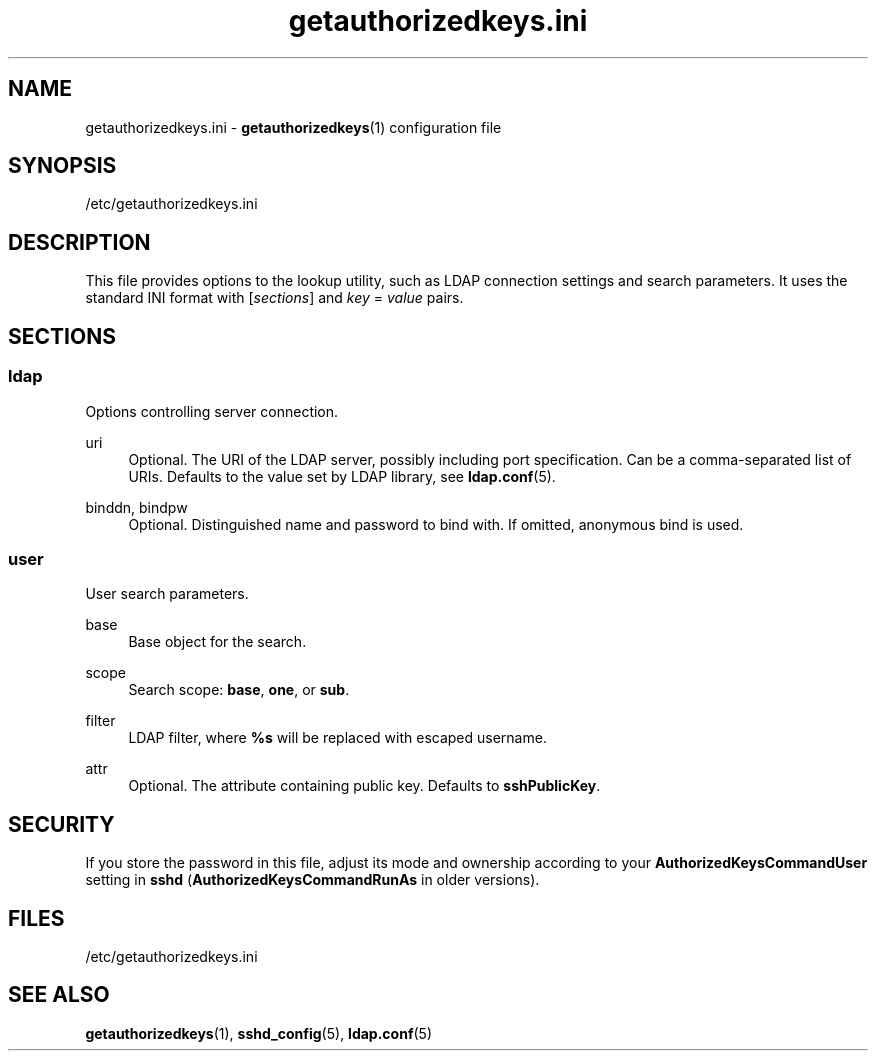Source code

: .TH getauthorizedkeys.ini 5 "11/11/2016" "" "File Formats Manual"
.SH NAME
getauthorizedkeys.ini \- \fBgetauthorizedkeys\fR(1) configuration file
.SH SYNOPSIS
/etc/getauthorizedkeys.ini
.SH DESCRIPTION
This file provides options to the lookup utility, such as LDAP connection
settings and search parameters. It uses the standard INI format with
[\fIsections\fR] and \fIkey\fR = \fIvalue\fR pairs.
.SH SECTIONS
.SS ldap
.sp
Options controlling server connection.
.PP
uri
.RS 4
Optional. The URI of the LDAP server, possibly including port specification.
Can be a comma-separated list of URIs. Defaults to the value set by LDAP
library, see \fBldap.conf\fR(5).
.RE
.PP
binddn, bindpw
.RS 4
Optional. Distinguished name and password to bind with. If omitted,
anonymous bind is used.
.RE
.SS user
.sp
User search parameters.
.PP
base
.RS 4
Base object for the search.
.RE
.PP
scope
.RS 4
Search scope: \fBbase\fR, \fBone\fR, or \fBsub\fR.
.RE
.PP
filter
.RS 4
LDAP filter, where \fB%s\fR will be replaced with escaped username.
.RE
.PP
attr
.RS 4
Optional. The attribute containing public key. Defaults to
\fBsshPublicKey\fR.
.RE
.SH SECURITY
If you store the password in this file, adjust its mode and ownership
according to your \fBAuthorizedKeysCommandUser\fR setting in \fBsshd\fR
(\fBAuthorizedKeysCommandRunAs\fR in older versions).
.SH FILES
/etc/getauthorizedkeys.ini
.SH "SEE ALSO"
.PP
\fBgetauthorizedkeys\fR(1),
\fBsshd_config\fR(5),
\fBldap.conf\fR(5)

* * * * * * * * *

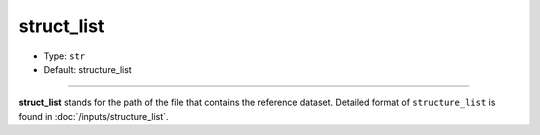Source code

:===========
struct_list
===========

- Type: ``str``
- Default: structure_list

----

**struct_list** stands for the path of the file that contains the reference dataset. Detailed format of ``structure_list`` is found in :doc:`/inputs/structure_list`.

* * * * * * * * *

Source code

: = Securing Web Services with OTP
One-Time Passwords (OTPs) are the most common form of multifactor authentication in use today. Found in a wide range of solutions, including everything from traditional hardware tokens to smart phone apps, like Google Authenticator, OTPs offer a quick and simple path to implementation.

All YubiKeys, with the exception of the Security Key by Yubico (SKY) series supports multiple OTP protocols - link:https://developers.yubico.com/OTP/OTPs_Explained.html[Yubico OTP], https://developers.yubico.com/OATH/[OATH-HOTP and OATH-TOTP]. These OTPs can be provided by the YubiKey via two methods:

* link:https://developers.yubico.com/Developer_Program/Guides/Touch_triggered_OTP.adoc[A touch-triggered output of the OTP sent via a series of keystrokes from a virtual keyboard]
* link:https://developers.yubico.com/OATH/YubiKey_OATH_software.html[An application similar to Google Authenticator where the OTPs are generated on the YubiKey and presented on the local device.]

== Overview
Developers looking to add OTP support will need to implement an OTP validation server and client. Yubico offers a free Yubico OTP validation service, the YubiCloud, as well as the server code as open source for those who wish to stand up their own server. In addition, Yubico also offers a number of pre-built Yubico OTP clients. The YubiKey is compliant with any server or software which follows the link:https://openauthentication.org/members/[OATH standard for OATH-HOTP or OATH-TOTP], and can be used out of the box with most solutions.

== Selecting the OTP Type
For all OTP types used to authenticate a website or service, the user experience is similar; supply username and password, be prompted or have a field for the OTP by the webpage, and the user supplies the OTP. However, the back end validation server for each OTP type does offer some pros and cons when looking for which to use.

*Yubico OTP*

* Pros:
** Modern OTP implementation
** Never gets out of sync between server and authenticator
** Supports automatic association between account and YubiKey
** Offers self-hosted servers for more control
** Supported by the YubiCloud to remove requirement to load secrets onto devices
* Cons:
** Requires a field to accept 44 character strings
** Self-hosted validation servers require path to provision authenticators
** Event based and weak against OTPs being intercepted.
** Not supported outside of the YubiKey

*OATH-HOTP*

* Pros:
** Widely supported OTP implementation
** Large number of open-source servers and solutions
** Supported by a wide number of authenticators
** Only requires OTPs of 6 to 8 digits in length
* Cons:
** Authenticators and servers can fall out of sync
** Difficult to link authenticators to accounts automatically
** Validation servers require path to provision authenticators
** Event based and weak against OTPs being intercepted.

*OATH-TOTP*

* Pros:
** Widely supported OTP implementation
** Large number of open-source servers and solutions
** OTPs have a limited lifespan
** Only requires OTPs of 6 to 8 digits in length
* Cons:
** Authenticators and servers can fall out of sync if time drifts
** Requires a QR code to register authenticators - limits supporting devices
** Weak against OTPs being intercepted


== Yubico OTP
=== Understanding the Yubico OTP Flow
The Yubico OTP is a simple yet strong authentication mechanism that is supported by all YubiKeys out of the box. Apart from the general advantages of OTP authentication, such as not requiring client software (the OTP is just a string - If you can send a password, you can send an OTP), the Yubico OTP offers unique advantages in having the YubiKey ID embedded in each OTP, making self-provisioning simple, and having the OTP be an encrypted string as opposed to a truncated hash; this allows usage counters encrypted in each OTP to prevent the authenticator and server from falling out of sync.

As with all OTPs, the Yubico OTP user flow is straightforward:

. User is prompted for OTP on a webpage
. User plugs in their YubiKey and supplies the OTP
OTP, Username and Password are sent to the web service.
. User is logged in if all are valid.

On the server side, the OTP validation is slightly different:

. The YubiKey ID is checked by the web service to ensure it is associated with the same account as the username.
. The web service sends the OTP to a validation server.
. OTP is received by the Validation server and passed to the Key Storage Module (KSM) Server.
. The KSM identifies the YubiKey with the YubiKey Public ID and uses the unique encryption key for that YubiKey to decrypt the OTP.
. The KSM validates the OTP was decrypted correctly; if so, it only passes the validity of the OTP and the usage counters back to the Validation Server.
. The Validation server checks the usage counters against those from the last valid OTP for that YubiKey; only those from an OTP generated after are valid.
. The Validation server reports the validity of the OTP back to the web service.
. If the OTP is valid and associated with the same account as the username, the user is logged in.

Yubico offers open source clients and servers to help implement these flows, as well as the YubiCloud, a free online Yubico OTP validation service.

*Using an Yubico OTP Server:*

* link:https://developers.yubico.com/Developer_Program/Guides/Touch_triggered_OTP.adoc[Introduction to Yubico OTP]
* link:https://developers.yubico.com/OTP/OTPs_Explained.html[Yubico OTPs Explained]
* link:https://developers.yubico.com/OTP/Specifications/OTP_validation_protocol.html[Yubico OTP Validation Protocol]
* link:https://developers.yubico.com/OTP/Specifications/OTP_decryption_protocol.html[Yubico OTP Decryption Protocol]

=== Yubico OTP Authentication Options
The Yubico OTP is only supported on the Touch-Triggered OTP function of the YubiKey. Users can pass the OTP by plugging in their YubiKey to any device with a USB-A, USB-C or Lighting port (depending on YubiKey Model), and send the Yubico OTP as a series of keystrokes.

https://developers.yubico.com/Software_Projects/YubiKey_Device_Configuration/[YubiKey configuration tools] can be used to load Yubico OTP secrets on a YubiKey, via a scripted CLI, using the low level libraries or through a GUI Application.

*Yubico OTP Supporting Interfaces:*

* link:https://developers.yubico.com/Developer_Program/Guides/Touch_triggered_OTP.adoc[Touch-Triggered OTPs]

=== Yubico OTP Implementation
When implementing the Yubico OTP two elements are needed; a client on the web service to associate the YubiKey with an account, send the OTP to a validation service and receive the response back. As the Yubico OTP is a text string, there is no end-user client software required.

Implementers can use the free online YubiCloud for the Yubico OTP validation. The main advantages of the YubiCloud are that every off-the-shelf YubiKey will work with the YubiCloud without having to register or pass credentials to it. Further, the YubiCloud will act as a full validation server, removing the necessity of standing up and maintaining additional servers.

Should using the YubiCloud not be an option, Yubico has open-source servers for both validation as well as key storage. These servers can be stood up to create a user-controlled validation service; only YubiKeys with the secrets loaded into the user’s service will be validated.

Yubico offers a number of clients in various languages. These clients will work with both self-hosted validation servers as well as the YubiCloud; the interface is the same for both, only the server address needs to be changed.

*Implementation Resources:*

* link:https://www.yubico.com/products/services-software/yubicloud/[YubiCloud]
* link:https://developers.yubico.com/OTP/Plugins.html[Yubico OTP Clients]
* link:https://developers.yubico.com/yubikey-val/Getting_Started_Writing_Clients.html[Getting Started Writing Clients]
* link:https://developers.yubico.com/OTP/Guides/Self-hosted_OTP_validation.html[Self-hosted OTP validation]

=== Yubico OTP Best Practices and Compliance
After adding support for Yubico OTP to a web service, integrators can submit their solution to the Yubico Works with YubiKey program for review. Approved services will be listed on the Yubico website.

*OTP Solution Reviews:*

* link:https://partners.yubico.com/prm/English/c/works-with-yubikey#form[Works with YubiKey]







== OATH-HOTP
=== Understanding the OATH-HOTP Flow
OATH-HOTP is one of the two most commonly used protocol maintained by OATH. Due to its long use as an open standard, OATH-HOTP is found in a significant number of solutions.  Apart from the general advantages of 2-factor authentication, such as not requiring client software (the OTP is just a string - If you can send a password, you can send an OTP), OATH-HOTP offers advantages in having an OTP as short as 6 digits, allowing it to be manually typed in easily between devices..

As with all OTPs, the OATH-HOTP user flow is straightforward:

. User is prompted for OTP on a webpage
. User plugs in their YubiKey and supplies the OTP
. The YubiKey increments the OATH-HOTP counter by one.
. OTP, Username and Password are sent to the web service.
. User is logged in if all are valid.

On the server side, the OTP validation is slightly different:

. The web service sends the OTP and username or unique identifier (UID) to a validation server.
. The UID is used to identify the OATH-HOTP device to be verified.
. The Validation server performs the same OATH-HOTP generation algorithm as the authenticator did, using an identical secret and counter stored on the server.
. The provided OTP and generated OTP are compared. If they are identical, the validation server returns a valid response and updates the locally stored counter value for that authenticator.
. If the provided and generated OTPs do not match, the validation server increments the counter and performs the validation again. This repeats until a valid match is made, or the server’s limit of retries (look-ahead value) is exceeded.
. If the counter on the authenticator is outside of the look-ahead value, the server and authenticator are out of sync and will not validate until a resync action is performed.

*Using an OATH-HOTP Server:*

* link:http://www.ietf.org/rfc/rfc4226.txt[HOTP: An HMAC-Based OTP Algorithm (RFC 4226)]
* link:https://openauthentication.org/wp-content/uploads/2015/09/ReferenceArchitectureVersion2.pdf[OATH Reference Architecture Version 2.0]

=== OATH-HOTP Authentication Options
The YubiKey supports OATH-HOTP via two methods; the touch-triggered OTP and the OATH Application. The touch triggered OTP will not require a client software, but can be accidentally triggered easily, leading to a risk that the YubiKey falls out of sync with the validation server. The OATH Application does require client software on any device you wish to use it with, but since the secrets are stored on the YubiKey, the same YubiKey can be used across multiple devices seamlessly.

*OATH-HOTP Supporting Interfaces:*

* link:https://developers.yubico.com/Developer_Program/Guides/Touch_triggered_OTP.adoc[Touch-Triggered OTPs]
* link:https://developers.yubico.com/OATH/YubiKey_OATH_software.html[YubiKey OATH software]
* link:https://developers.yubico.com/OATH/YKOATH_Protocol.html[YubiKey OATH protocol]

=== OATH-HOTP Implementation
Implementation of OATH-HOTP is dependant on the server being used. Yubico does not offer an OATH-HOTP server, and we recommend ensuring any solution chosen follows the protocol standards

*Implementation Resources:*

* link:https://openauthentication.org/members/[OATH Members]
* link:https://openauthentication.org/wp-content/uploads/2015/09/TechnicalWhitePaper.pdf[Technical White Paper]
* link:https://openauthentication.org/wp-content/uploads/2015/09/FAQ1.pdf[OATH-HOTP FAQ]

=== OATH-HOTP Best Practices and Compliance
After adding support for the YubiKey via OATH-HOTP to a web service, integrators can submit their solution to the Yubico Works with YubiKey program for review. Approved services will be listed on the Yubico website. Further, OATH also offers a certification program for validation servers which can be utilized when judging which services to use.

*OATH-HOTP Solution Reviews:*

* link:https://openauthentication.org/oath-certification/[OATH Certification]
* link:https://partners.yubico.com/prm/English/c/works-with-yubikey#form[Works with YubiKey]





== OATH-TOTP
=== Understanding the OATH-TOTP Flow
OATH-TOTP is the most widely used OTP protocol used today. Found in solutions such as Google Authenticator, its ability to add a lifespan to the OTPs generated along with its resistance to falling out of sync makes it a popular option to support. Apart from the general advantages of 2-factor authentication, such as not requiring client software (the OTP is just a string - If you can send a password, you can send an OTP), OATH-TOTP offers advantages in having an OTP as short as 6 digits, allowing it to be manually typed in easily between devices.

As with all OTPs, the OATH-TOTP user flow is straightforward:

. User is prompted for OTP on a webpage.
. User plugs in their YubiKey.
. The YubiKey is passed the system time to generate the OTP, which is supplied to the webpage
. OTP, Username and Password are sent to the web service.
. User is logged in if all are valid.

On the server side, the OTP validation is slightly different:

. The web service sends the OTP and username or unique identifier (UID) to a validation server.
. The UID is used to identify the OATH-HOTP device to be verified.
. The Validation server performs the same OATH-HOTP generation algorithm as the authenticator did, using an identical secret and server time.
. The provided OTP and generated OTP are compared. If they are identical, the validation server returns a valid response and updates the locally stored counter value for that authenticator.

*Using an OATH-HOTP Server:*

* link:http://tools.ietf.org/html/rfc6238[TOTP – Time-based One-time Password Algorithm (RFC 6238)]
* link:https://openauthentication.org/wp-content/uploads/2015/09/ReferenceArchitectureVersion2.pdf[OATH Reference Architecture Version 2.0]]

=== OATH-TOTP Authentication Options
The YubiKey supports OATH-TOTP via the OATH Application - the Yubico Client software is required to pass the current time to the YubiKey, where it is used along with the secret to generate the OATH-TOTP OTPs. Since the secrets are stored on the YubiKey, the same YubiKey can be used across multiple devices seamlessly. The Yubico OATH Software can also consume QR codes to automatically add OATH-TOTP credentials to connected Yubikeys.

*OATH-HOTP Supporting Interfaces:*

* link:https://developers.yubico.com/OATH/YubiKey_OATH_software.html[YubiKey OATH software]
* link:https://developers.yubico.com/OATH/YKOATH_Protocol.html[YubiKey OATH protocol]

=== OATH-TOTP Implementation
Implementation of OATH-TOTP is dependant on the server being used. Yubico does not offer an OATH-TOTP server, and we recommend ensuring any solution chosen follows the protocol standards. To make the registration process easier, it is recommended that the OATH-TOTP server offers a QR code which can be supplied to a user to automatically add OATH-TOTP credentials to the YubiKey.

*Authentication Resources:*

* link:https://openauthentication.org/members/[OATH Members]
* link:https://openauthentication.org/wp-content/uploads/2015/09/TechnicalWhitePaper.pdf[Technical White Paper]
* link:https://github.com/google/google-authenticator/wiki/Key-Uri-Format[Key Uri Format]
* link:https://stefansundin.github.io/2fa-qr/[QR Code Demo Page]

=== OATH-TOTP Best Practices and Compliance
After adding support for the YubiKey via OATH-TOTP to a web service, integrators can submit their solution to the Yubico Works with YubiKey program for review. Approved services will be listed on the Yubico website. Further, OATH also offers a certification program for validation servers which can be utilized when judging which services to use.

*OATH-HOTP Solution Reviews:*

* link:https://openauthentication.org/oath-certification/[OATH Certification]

* * * * * * * * *

> _What to produce_
Search the entries for the word "fBldap" and copy every line that holds it.

> _Result for this task_
library, see \fBldap.conf\fR(5).
\fBldap.conf\fR(5)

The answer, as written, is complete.